Immunotherapy has been a very important treatment in recent years, with many patients in lung cancer, malignant melanoma and many other cancers experiencing dramatic improvements in their prognosis with this cutting-edge therapy. In pancreatic cancer, however, progress in immunotherapy has been slow and its effectiveness has been extremely limited.
Recently, a new study suggests that chemotherapy, which is commonly used in pancreatic cancer, may affect the immune system of patients, reducing the ability of immune cells to attack pancreatic tumours.
The study, led by researchers from the Perlmutter Cancer Center at NYU Langone Medical Center, focused on how T cells in the body's immune system attack tumours after immune checkpoints such as PD-1 are switched off.

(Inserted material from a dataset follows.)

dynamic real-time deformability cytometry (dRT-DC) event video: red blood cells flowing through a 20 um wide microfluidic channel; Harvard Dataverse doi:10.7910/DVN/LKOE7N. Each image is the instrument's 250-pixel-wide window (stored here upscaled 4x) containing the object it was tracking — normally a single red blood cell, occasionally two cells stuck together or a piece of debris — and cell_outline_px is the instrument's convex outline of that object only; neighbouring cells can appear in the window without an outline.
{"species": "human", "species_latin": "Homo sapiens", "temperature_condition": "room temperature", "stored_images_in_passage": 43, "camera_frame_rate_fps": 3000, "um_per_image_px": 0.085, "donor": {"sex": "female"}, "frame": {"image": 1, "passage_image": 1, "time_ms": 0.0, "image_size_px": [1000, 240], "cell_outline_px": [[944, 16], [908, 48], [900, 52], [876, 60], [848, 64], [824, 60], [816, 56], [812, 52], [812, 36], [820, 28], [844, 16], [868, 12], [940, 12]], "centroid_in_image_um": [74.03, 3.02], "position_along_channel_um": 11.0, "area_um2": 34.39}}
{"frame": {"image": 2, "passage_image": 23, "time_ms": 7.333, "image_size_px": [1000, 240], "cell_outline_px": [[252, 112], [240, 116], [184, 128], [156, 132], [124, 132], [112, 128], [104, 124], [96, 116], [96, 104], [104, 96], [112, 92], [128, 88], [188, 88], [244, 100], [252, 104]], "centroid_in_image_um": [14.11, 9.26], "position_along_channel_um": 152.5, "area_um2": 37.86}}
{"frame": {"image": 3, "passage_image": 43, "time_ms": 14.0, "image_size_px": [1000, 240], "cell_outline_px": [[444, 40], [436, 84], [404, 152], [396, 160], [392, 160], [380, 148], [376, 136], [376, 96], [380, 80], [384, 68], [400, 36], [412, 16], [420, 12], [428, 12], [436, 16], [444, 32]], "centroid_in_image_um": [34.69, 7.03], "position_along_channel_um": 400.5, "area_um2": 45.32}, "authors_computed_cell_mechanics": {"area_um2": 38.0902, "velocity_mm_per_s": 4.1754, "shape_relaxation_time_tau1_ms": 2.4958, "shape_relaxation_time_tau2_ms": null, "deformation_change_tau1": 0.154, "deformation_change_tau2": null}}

The body's immune system normally recognises tumours as abnormal and attacks them, but cancer cells can cunningly hijack immune checkpoints such as PD-1 to shut down the body's immune response. Immune checkpoint inhibitor therapies, which have emerged in recent years, work by turning off these immune checkpoints so that the immune system can once again detect the cancer cells and send immune cells to kill them.
The study was published online on 13 February in the journal Nature Communications. The study analysed 139,000 cells (from 27 patients) from ductal adenocarcinoma of the pancreas, a cancer that is often difficult to detect and treat, with a 5-year survival rate of only 12 per cent. According to the researchers, the tumours shrank dramatically if there was a strong immune response around the tumour tissue (which is crucial).
The new findings show that by comparing patients before chemotherapy (11) and after chemotherapy (6), the molecules used by immune checkpoint inhibitors to block immune checkpoints plummeted by as much as three times. Currently, immunotherapy has not been successful in ductal adenocarcinoma of the pancreas.
The authors of the study say that these new findings may suggest that immunotherapy may be more effective in pancreatic ductal adenocarcinoma by abandoning PD-1-targeted inhibitors and replacing them with novel inhibitors of the TIGHT target.
More importantly, TIGHT is the more common immune checkpoint in pancreatic ductal adenocarcinoma. The study showed that if one switched to a TIGHT immune checkpoint inhibitor, there were 18 times more molecules available for the inhibitor than PD-1 before chemotherapy and as much as five times more after chemotherapy.
"The study shows how chemotherapy can have a profound effect on the tumour microenvironment of pancreatic ductal adenocarcinoma," said the study's co-senior investigator Dr. Aristotelis Tsirigos, a professor of medicine and pathology at New York University Grossman School of Medicine.
"Importantly, our findings suggest that chemotherapy may promote subsequent immunotherapy resistance in pancreatic ductal adenocarcinoma," said the study's co-senior investigator, Dr. Diane Simeone, Laura and Isaac Perlmutter Professor of Surgery at the Perlmutter Cancer Center.
"Further studies are needed to determine whether we want to combine chemotherapy with immunotherapy in the treatment of this stubborn and often fatal cancer because of this potential drug resistance promotion," added Simeone, who is also a professor in the Department of Pathology at NYU Grossman and director of the Pancreatic Cancer Center.
Chemotherapy can also have effects that include a reduction in the number of other cancer-related immune cells, such as fibroblasts and macrophages, which can promote cancer growth if these effects are left unchecked. The researchers note, however, that this remains to be determined further.
"With new technologies that have allowed us to see what is happening in patients at the cellular level, we can adjust our assessment of immunotherapy and better tailor our treatment to what is actually happening around the tumour."